A singer and a Big Man: An East African political story

Bobi Wine. Uganda’s President Yoweri Museveni is having that running-into-your-child-at-the-club moment as he faces off with the latest Ugandan political sensation, the youthful legislator Robert Kyagulanyi, more popularly known by his musician name Bobi Wine. PHOTO | ABUBAKER LUBOWA | DAILY MONITOR

What you need to know:

  • The important person for the political story, therefore, is not Bobi Wine. It is Museveni.
  • The more dry-eyed watchers of Ugandan politics say even after 32 years, Museveni is not about to say his farewells.
  • Former Kenyan President Daniel arap Moi was the Museveni of today.

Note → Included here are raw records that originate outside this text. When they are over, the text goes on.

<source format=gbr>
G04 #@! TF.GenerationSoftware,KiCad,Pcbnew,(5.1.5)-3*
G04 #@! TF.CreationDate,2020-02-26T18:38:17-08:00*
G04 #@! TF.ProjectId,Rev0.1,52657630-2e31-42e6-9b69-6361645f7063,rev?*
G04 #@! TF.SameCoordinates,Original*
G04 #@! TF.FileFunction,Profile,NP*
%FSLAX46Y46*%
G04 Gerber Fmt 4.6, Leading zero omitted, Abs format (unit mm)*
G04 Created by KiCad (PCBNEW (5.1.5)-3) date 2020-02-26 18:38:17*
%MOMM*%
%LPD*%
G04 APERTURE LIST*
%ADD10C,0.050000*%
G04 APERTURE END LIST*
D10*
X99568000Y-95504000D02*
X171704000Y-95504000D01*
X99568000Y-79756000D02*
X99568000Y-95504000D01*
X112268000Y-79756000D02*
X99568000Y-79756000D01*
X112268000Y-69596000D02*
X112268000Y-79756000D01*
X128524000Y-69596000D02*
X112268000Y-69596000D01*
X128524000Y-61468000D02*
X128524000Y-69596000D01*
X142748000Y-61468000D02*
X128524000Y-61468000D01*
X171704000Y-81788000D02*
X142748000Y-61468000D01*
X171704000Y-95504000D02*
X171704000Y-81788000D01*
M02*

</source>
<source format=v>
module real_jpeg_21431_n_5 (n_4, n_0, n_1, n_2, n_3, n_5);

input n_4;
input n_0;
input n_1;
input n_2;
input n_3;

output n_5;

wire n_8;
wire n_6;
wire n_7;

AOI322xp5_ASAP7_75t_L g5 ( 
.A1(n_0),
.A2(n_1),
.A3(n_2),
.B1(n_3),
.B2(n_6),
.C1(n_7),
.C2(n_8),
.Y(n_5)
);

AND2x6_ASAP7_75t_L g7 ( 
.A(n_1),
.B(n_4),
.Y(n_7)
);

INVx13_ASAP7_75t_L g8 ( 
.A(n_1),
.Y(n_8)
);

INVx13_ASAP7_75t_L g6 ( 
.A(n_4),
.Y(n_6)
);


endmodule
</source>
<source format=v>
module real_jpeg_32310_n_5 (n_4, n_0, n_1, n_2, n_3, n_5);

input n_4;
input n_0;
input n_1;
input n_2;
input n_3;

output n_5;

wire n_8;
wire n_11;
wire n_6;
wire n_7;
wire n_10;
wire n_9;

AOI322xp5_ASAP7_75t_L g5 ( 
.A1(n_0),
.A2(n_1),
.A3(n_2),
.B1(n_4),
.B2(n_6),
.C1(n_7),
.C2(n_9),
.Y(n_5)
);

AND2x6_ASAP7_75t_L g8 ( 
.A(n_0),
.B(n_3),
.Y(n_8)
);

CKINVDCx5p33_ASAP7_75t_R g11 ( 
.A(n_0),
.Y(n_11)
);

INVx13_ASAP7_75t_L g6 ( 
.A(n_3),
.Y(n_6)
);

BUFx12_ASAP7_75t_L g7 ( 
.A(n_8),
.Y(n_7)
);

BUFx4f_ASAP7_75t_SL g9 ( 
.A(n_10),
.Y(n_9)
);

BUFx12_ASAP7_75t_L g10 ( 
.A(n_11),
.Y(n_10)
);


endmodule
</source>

For parents who are “lifists”, and don’t know when to grow up and give up partying, they say there’s a rule of thumb: The day you run into your son or daughter in a club is the moment you should know that you have gone on for too long.

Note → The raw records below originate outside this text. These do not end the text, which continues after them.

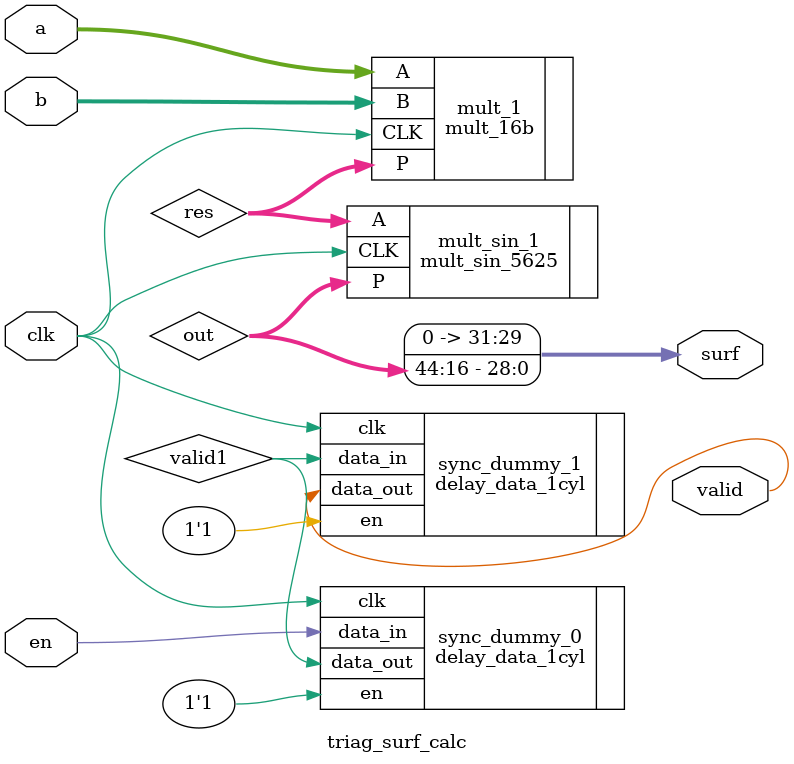
<source format=sv>
`timescale 1ns / 1ps


module triag_surf_calc(
    input clk,
    input en,
    input [15:0] a,
    input [15:0] b,
    output valid,
    output [31:0] surf
    );
    
wire [31:0] res;    
wire [44:0] out;
wire valid1, valid2;

mult_16b mult_1 (
  .CLK(clk),  // input wire CLK
  .A(a),      // input wire [15 : 0] A
  .B(b),      // input wire [15 : 0] B
  .P(res)      // output wire [31 : 0] P
);

mult_sin_5625 mult_sin_1 (
  .CLK(clk),  // input wire CLK
  .A(res),      // input wire [32 : 0] A
  .P(out)      // output wire [44 : 0] P
);
    
delay_data_1cyl sync_dummy_0
(
    .clk(clk),
    .en(1'b1),
    .data_in(en),
    .data_out(valid1)
);    

delay_data_1cyl sync_dummy_1
(
    .clk(clk),
    .en(1'b1),
    .data_in(valid1),
    .data_out(valid)
);
    
assign surf = out >> 16;
    
endmodule

</source>
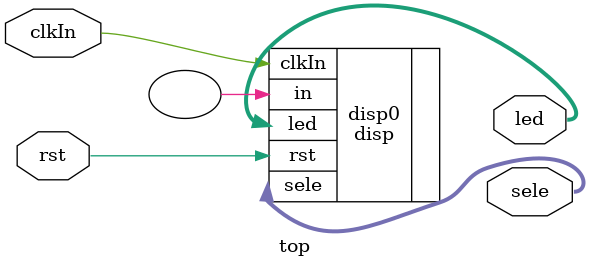
<source format=v>
module top(
	input clkIn,
	input rst,
	output wire  [7:0]led,
	output wire  [3:0]sele
);



disp disp0(
    .clkIn  (clkIn),
    .rst    (rst),
    .in     (),
    .led    (led),
    .sele   (sele)
);

endmodule
</source>
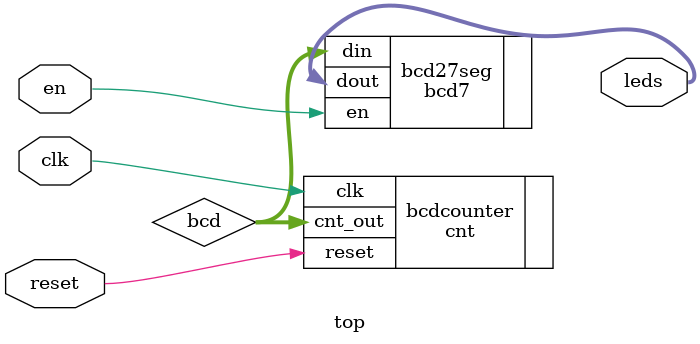
<source format=v>
`timescale 1ns / 1ps
module top (
    input clk,
    input reset,
    input en,
    output wire [6:0] leds
);

wire [3:0] bcd;
cnt bcdcounter (.clk(clk), .reset(reset), .cnt_out(bcd));
bcd7 bcd27seg (.din(bcd),.en(en), .dout(leds));

endmodule


</source>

It’s time to stay at home and watch late night sports.

Uganda’s President Yoweri Museveni is having that running-into-your-child-at-the-club moment as he faces off with the latest Ugandan political sensation, the youthful legislator Robert Kyagulanyi, more popularly known by his musician name Bobi Wine.

BROKEN NOSE

Bobi Wine just returned home from the United States, where he had gone to mend a broken nose and other body parts after he was beaten down savagely by the presidential guard in the northwestern town of Arua early last month.

The music star clearly captured the Kenyan imagination, if media coverage of his trials and tribulations, and social media adulation, are anything to go by.

Why? one would ask.

It has only little to do with music, or youth. Yes, at 36, he is all of 38 years younger than veteran Museveni.

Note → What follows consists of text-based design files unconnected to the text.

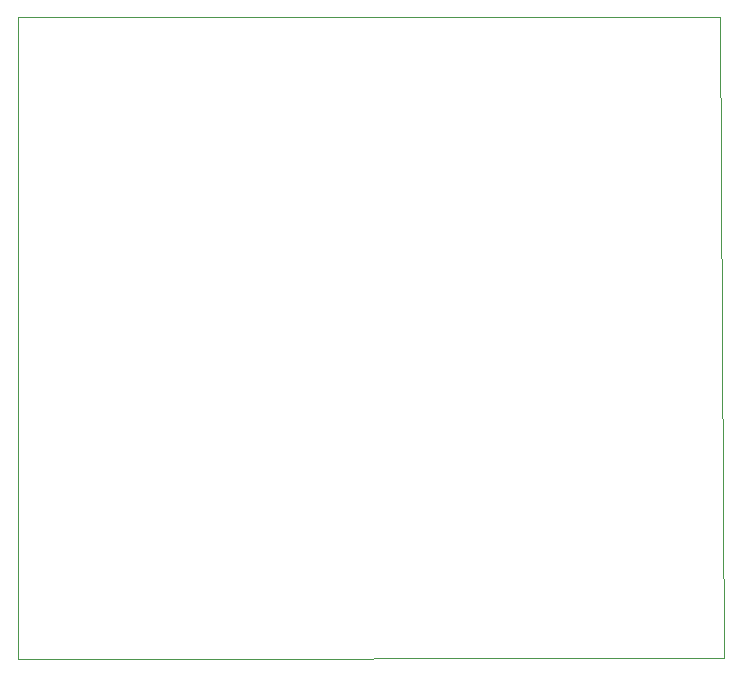
<source format=gbr>
G04 #@! TF.GenerationSoftware,KiCad,Pcbnew,(5.1.0)-1*
G04 #@! TF.CreationDate,2020-05-22T07:58:56-04:00*
G04 #@! TF.ProjectId,SiPMV4-30050,5369504d-5634-42d3-9330-3035302e6b69,rev?*
G04 #@! TF.SameCoordinates,Original*
G04 #@! TF.FileFunction,Profile,NP*
%FSLAX46Y46*%
G04 Gerber Fmt 4.6, Leading zero omitted, Abs format (unit mm)*
G04 Created by KiCad (PCBNEW (5.1.0)-1) date 2020-05-22 07:58:56*
%MOMM*%
%LPD*%
G04 APERTURE LIST*
%ADD10C,0.050000*%
G04 APERTURE END LIST*
D10*
X134005320Y-69288660D02*
X134000000Y-15000000D01*
X193756280Y-69263260D02*
X134005320Y-69288660D01*
X193471800Y-14935200D02*
X193756280Y-69265800D01*
X134000000Y-15000000D02*
X193471800Y-14935200D01*
M02*

</source>
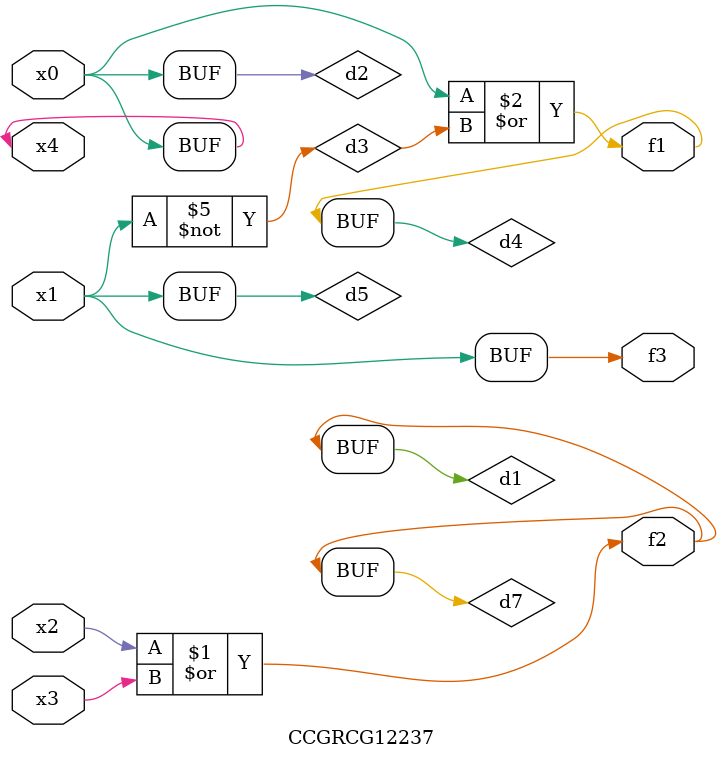
<source format=v>
module CCGRCG12237(
	input x0, x1, x2, x3, x4,
	output f1, f2, f3
);

	wire d1, d2, d3, d4, d5, d6, d7;

	or (d1, x2, x3);
	buf (d2, x0, x4);
	not (d3, x1);
	or (d4, d2, d3);
	not (d5, d3);
	nand (d6, d1, d3);
	or (d7, d1);
	assign f1 = d4;
	assign f2 = d7;
	assign f3 = d5;
endmodule

</source>
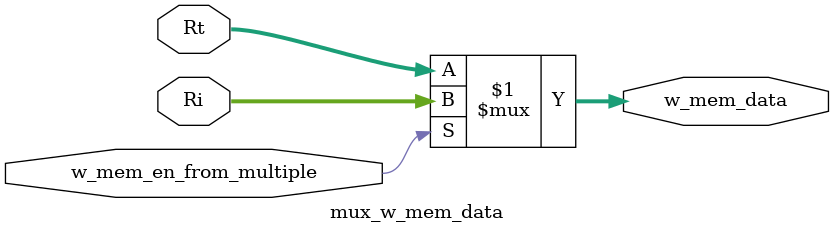
<source format=v>

module mux_w_mem_data(
		w_mem_en_from_multiple,
		Rt,
		Ri,
		w_mem_data	);

input w_mem_en_from_multiple;
input [31:0] Rt;
input [31:0] Ri;
output [31:0] w_mem_data;

assign w_mem_data= w_mem_en_from_multiple? Ri : Rt;

endmodule
</source>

He was four, falling into the murky trenches of the slum where he grew up, when Museveni took over, and that gives him the street cred and fanatic urban support that is a headache to the President.

He is, indeed, younger than Museveni’s son, Maj-Gen Muhoozi Kainerugaba, 44, who was a long-time commander of his father’s guard, and in the past was whispered about as a successor in waiting.

NO FAREWELL

But the more dry-eyed watchers of Ugandan politics say even after 32 years, Museveni, who recently got the constitution amended to remove the 75-year upper age limit, is not about to say his farewells.

Perhaps as another proof of that, he put Muhoozi out to pasture last year, later appointing him one of his over 120 presidential advisers.

Activist and publisher John Githongo never tires of telling me that today’s Kenyans, even with their ethnic politics and nasty elections, are “fundamentally democratic”.

By which he means it’s very hard to win fairly, or steal, an election with over 60 per cent — let alone 90 per cent — of the vote, however much you try. Kenyans will contrive, fight, to ensure that the result is close, and the winner only gets his nose above 50 per cent.

DRAMATIC REPUDIATION

Kenyans, then, would, according to this Githongo view, be fascinated by Bobi Wine because he is a dramatic repudiation of a long-ruling strongman and, therefore, appeals to their “democratic character”.

However, we have to recognise that a fascination with the democratic almost often coexists with a deep curiosity about why the autocrat endures.

The arrival of Bobi Wine is, therefore, opportune because it comes at a time when Museveni has become something essential to Africa’s politics — the stereotypical Big Man, with awkward moments (spitting into a napkin on TV or peculiar fashion sense), violent moods and strange statements.

We should recognise this from the recent past: In the years immediately after Museveni came to power in 1986, in regional terms, he was the Bobi Wine.

MOI

Former Kenyan President Daniel arap Moi was the Museveni of today. Just read the newspapers of that period.

The important person for the political story, therefore, is not Bobi Wine. It is Museveni.

We are in uncharted territory in African politics as more veteran autocrats retire or are ousted. Last year, we witnessed the exit of Zimbabwe’s Robert Mugabe, at the ripe age of 93, and Angola’s Jose Eduardo dos Santos. Both were a few months shy of their 40th anniversary in power.

In 2011, veterans Hosni Mubarak in Egypt, after 30 years in power, and Libya’s Col Muammar Gaddafi, after 41 years, were shown the door.

For the first time since independence, we now have a whole region, southern Africa, without a long-ruling autocrat. Museveni is flying the banner for East Africa. Central Africa has a lone Sassou Nguesso, who’s been in power for a combined 35 years.

West Africa is doing a bit better, with Teodoro Obiang Nguema Mbasogo in Equatorial Guinea clocking a very respectable 40 years in State House soon, and Cameroon’s Paul Biya breathing down his neck with 36 years under his belt.

If you watch MotoGP (premier motorcye racing), Bobi Wine is like the precocious World Champion Marc Marquez.

But Marquez’s stardom assumes greater significance, because it raises the question about when the ageing multiple MotoGP World Champion Valentino Rossi, who is struggling painfully at the back, will throw in the towel.